Quanta responsabilità e nobiltà al ruolo viene riconosciuta da questa semplice frase! Al punto che Ugyen ne rimane veramente turbato. Lui che ha sempre considerato ogni cosa in funzione della propria autorealizzazione, rimane sgomento di fronte alla placida schiettezza di chi è persuaso che cose come il mettersi al servizio degli altri, aiutare le future generazioni, in breve dare il proprio contributo perché il mondo di domani sia un mondo migliore, sono più importanti. Non solo: rendono anche più felici.

Senza scomodare Madre Teresa di Calcutta (“La felicità più grande? Essere utili agli altri”), è Michen, la guida che come un angelo custode si prende cura di Ugyen durante il suo soggiorno a Lunana, a metterlo davanti a questa ovvietà: “Perché cercare la felicità altrove – gli chiede – quando si vive già nel paese più felice al mondo?”.

Attenzione, quella di Michen non è un’uscita dettata da una ventata di patriottismo, ma un fatto: se negli altri Paesi del mondo il benessere è misurato in termini di PIL (Prodotto Interno Lordo), nel Bhutan esiste il GNH (Gross National Happiness).

I progressi qui sono misurati attraverso la qualità della vita e la felicità della gente. I parametri che contano sono la gentilezza, il benessere psicologico, il rispetto per l’uomo, gli animali, la natura.

Aspetti che il film squaderna senza doverli sottolineare, come elementi del contesto al pari delle montagne, dell’erba, delle pietre.

A poco a poco Ugyen capisce. Il suo è un percorso di illuminazione (secondo tradizione buddhista) che passa attraverso vari stadi di conoscenza.
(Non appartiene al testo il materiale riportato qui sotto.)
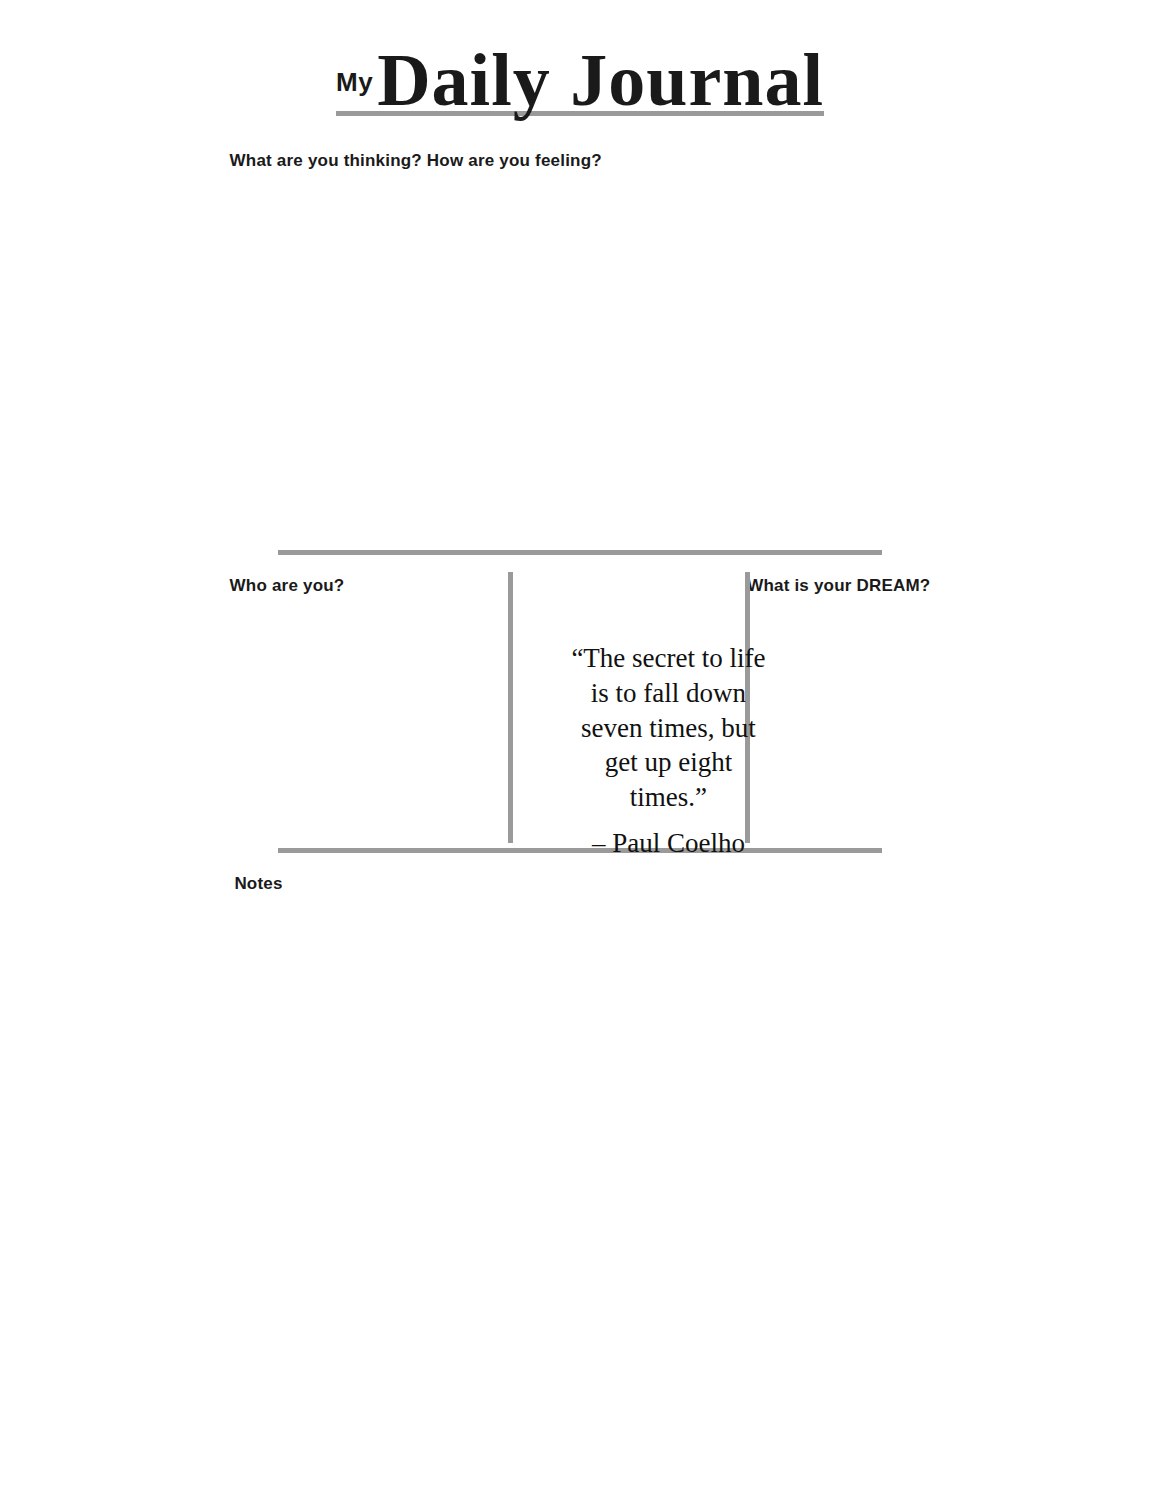My Daily Journal
What are you thinking? How are you feeling?
Who are you?
What is your DREAM?
“The secret to life is to fall down seven times, but get up eight times.” – Paul Coelho
Notes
Ed è un percorso in salita, che costa fatica, come l’ascesa verso Lunana, a 4.800 metri di quota.

Il film di Pawo Choyning Dorji può essere assunto come racconto parabolico, per la capacità di tessere legami concreti e simbolici al suo interno che rimandano giocoforza a un insegnamento morale e a un disvelamento più profondo del senso del mondo.

Pawo Choyning Dorji, il regista

Il villaggio di Lunana assume metaforicamente la valenza di un altrove spaziale e mitico: è lì, tra le vallate dell’Himalaya, nel posto più improbabile ed essenziale della terra (per la mancanza di comfort, certo, ma anche perché basta a sé stesso) che il maestro “dovrà apprendere” la lezione della vita, imparando come si possa – per citare un altro maestro, un occidentale con un’autentica passione per la filosofia orientale - davvero “trovare l’alba dentro l’imbrunire”.